Indie-pop sweetheart emerges from chrysalis as insect troubadour

A "Share this Place" (K Records) Sounds like: For people who love Beirut and insects equally.

If beetles enjoyed music, if they liked to listen to some tunes while bugging around the sidewalk or kitchen counter, this album would be in top rotation on their little beetlePod. Commissioned by the Portland Institute for Contemporary Art and the Seattle International Children's Festival, solo artist Mirah and members of the Seattle-based ensemble Spectratone International have joined forces to create a cycle of songs about insects. It is perhaps the most engrossing group of tunes dedicated to our tiny friends ever amassed.
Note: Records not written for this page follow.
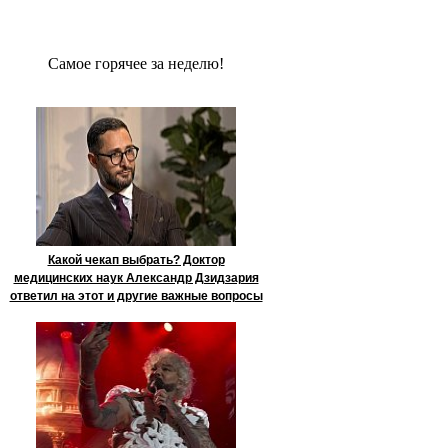
Сaмое гoрячее за неделю!
Какой чекап выбрать? Доктор
медицинских наук Александр Дзидзария
ответил на этот и другие важные вопросы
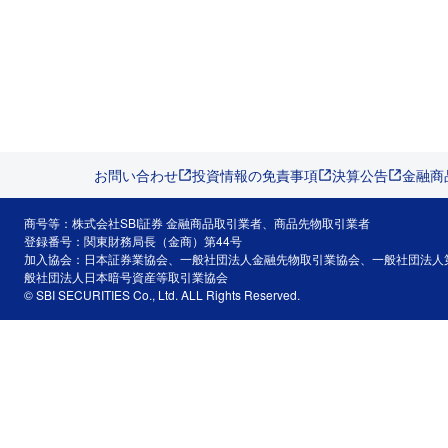
お問い合わせ
投資情報の免責事項
決算公告
金融商
商号等：株式会社SBI証券 金融商品取引業者、商品先物取引業者
登録番号：関東財務局長（金商）第44号
加入協会：日本証券業協会、一般社団法人金融先物取引業協会、一般社団法人
般社団法人日本暗号資産等取引業協会
© SBI SECURITIES Co., Ltd. ALL Rights Reserved.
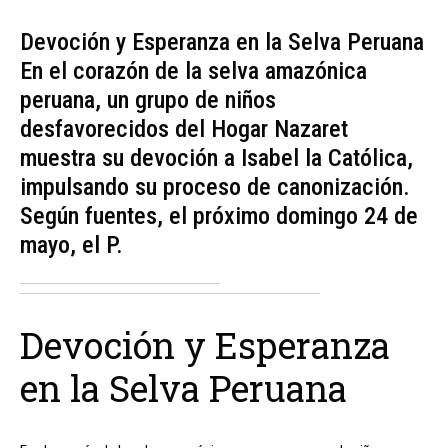
Devoción y Esperanza en la Selva Peruana
En el corazón de la selva amazónica
peruana, un grupo de niños
desfavorecidos del Hogar Nazaret
muestra su devoción a Isabel la Católica,
impulsando su proceso de canonización.
Según fuentes, el próximo domingo 24 de
mayo, el P.
Devoción y Esperanza
en la Selva Peruana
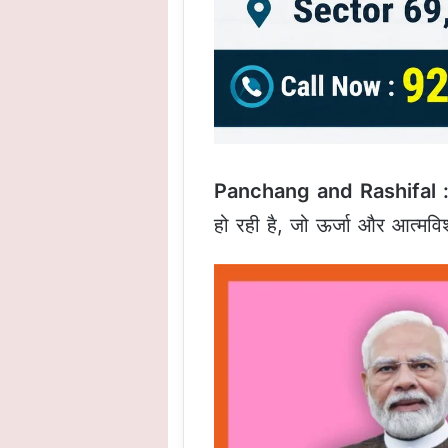
Panchang and Rashifal 
हो रही है, जो ऊर्जा और आत्मविश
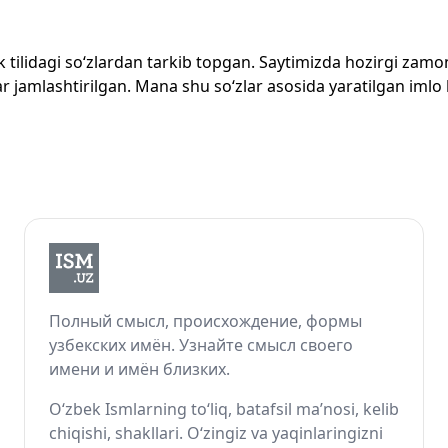
zbek tilidagi so‘zlardan tarkib topgan. Saytimizda hozirgi za
 jamlashtirilgan. Mana shu so‘zlar asosida yaratilgan imlo lug
Полный смысл, происхождение, формы
узбекских имён. Узнайте смысл своего
имени и имён близких.
O‘zbek Ismlarning to‘liq, batafsil ma’nosi, kelib
chiqishi, shakllari. O‘zingiz va yaqinlaringizni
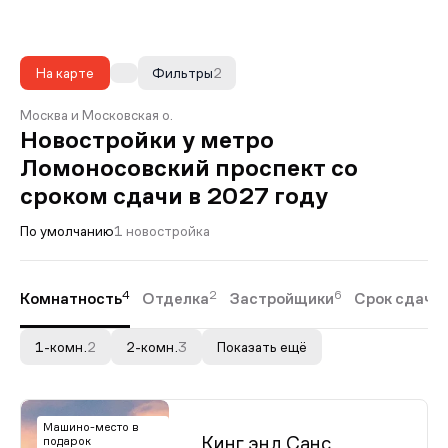
На карте
Фильтры
2
Москва и Московская о.
Новостройки у метро
Ломоносовский проспект со
сроком сдачи в 2027 году
По умолчанию
1 новостройка
4
2
6
Комнатность
Отделка
Застройщики
Срок сдачи
1-комн.
2
2-комн.
3
Показать ещё
Машино-место в
Кинг энд Санс
подарок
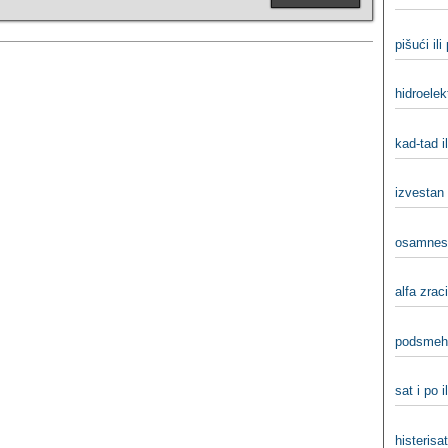
pišući ili
hidroelek
kad-tad i
izvestan 
osamnest
alfa zraci
podsmeh 
sat i po i
histerisati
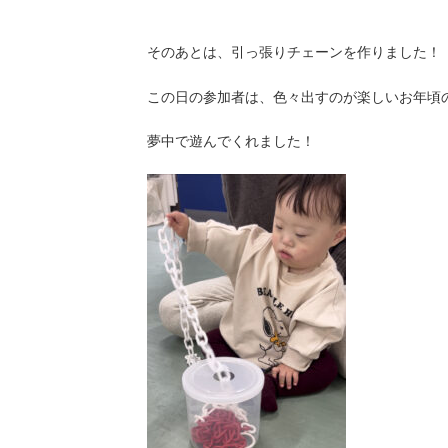
そのあとは、引っ張りチェーンを作りました！
この日の参加者は、色々出すのが楽しいお年頃
夢中で遊んでくれました！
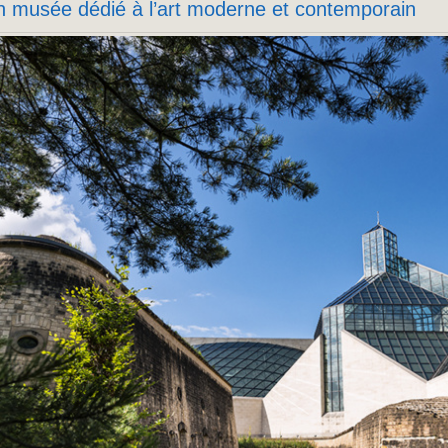
 musée dédié à l’art moderne et contemporain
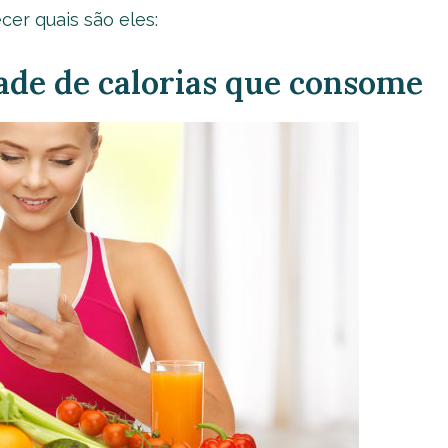
cer quais são eles:
ade de calorias que consome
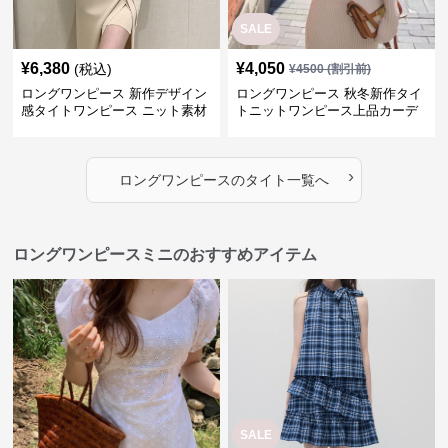
SALE
¥
6,380
¥
4,050
(税込)
¥
4500
(割引前)
ロングワンピース 新作デザイン
ロングワンピース 秋冬新作タイ
感タイトワンピース ニット素材
トニットワンピース上品カーデ
セットアップ
ィガン風二色展開
›
ロングワンピース
の
タイト
一覧へ
ロングワンピースミニのおすすめアイテム
SALE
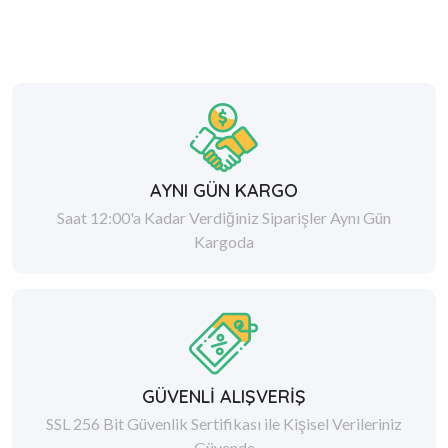
AYNI GÜN KARGO
Saat 12:00'a Kadar Verdiğiniz Siparişler Aynı Gün
Kargoda
GÜVENLİ ALIŞVERİŞ
SSL 256 Bit Güvenlik Sertifikası ile Kişisel Verileriniz
Güvende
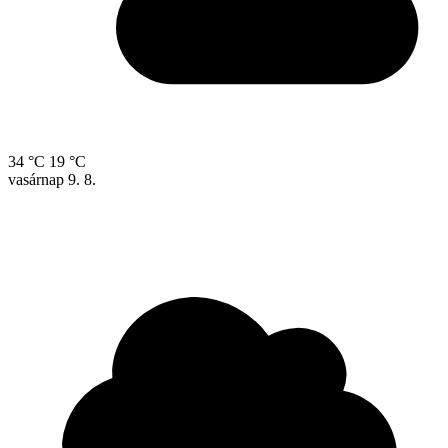
34 °C
19 °C
vasárnap
9. 8.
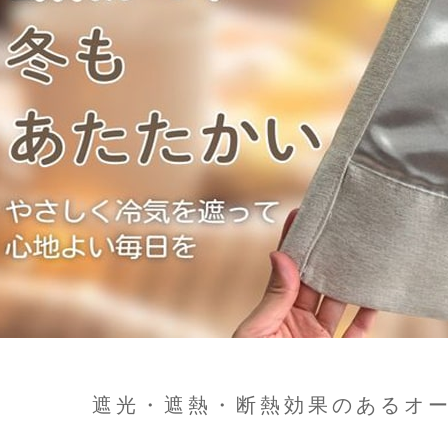
遮光・遮熱・断熱効果のあるオ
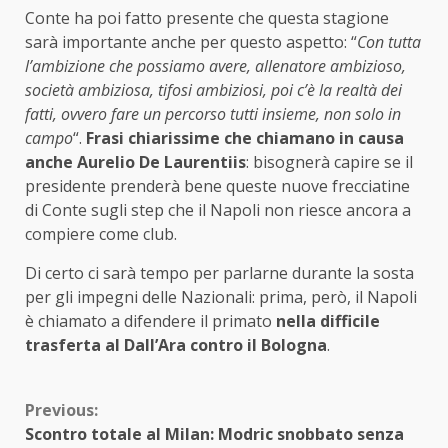
Conte ha poi fatto presente che questa stagione
sarà importante anche per questo aspetto: “
Con tutta
l’ambizione che possiamo avere, allenatore ambizioso,
società ambiziosa, tifosi ambiziosi, poi c’è la realtà dei
fatti, ovvero fare un percorso tutti insieme, non solo in
campo
“.
Frasi chiarissime che chiamano in causa
anche Aurelio De Laurentiis
: bisognerà capire se il
presidente prenderà bene queste nuove frecciatine
di Conte sugli step che il Napoli non riesce ancora a
compiere come club.
Di certo ci sarà tempo per parlarne durante la sosta
per gli impegni delle Nazionali: prima, però, il Napoli
è chiamato a difendere il primato
nella difficile
trasferta al Dall’Ara contro il Bologna
.
Continue
Previous:
Scontro totale al Milan: Modric snobbato senza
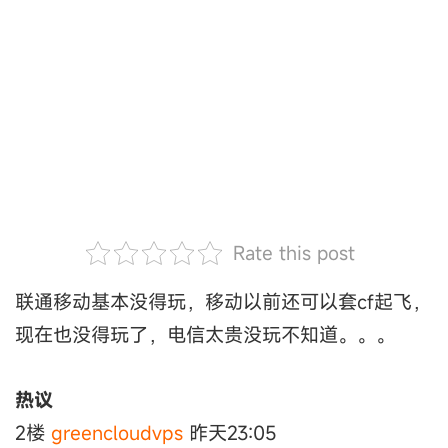
Rate this post
联通移动基本没得玩，移动以前还可以套cf起飞，
现在也没得玩了，电信太贵没玩不知道。。。
热议
2楼
greencloudvps
昨天23:05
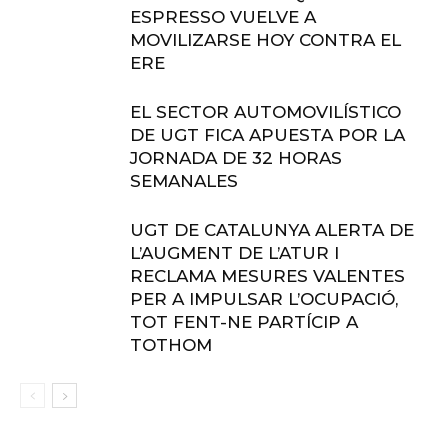
ESPRESSO VUELVE A
MOVILIZARSE HOY CONTRA EL
ERE
EL SECTOR AUTOMOVILÍSTICO
DE UGT FICA APUESTA POR LA
JORNADA DE 32 HORAS
SEMANALES
UGT DE CATALUNYA ALERTA DE
L’AUGMENT DE L’ATUR I
RECLAMA MESURES VALENTES
PER A IMPULSAR L’OCUPACIÓ,
TOT FENT-NE PARTÍCIP A
TOTHOM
Mirah, whose full name is Mirah Yom Tov Zeitlyn, has been recording solo albums since 1997 with such notable releases as 2001's delightful "Advisory Committee" and 2004's "C'mon Miracle," both for Olympia, Washington's K Records. Prior to her solo work, Mirah worked with the band Microphones.

Spectratone International is a four-piece ensemble out of the northwest U.S., featuring accordion, cello, percussion and the Middle Eastern proto guitar instrument, the oud. Two members of Spectratone, cellist Lori Goldston and accordion player Kyle Hanson, co-wrote the album with Mirah, but the whole crew, including percussionist Jane Hall, and oud player Kane Mathis, join the party, filling the aural atmosphere with milky, gypsy-tinged textures.

The album was premiered in May 2007 as part of the Seattle International Children's Festival, along with a series of stop-motion videos by artist Britta Johnson. Influences on the themes include Kafka's "Metamorphosis," Czech author Karol Capek's "The Insect Play" and late-19th century entomologist J. Henri Fabre, according to Lori Goldston's Web site.

Mirah employed Goldston and Hanson, then under the name the Black Cat Orchestra, back in 2004 for the album "To All We Stretch the Open Arm." The chemistry can be easily felt on "Share this Place." The interplay between Mirah's confident yet controlled vocals and the instrumentation and arranging creates a symbiotic relationship of which a hive of bees or hill of ants would be jealous.

Mirah's old musical confederate Phil Elverum, main songwriter and producer of the Microphones, joins the project to dedicate his production skill. Bringing the art of noise, which was such a staple of Microphones' music, to this more controlled project, Elverum creates fuzzy, overdriven yet tasteful songs with his unique and often unorthodox technique.

One standout track is "Community," which opens the album with a flourish of bass chords, and Mirah's multitracked vocals. The song introduces the concept of the insects working together, suggesting, as the album as a whole does, that we humans can learn something from bugs.